(Transcribed page contents)

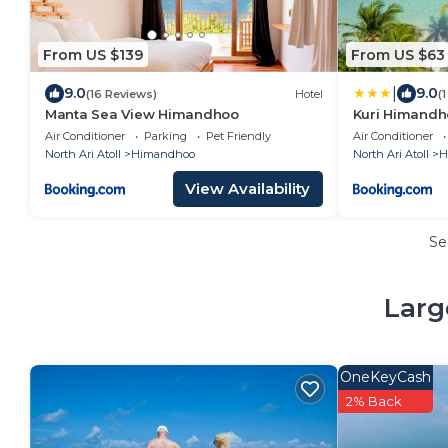
From US $139
From US $63
|
9.0
9.0
(16 Reviews)
Hotel
(
Manta Sea View Himandhoo
Kuri Himandh
Air Conditioner
Parking
Pet Friendly
Air Conditioner
North Ari Atoll
Himandhoo
North Ari Atoll
H
View Availability
Se
Larg
OneKeyCash
2% Back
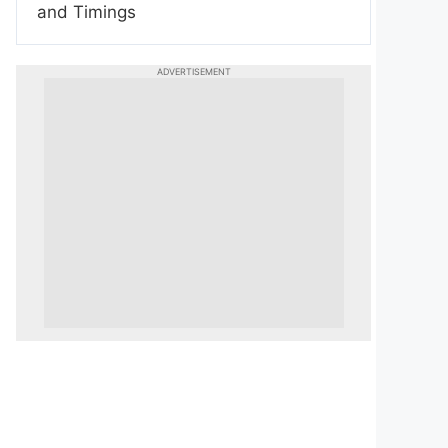
and Timings
ADVERTISEMENT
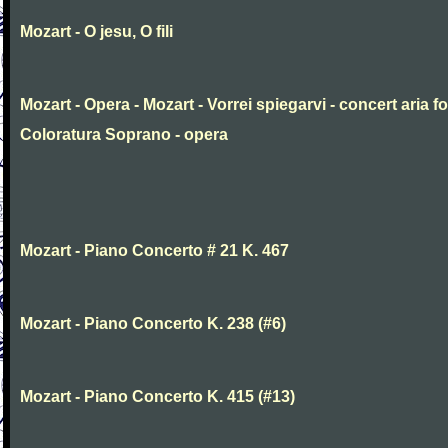
Mozart - O jesu, O fili
Mozart - Opera - Mozart - Vorrei spiegarvi - concert aria fo
Coloratura Soprano - opera
Mozart - Piano Concerto # 21 K. 467
Mozart - Piano Concerto K. 238 (#6)
Mozart - Piano Concerto K. 415 (#13)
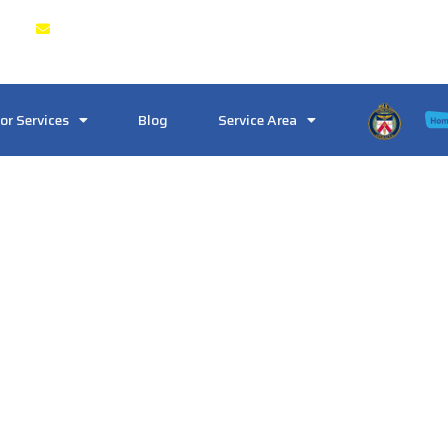
& GTA
Crosstownlocksmith@gmail.com
or Services
Blog
Service Area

### ACTION ITEM
A verbatim copy of the data, free of pictures, is the expected answer.

### RESULT FOR THIS TASK
From US $139
From US $63
|
9.0
9.0
(16 Reviews)
Hotel
(
Manta Sea View Himandhoo
Kuri Himandh
Air Conditioner
Parking
Pet Friendly
Air Conditioner
North Ari Atoll
Himandhoo
North Ari Atoll
H
View Availability
Se
Larg
OneKeyCash
2% Back
and Timings
ADVERTISEMENT
Mozart - O jesu, O fili
Mozart - Opera - Mozart - Vorrei spiegarvi - concert aria fo
Coloratura Soprano - opera
Mozart - Piano Concerto # 21 K. 467
Mozart - Piano Concerto K. 238 (#6)
Mozart - Piano Concerto K. 415 (#13)
& GTA
Crosstownlocksmith@gmail.com
or Services
Blog
Service Area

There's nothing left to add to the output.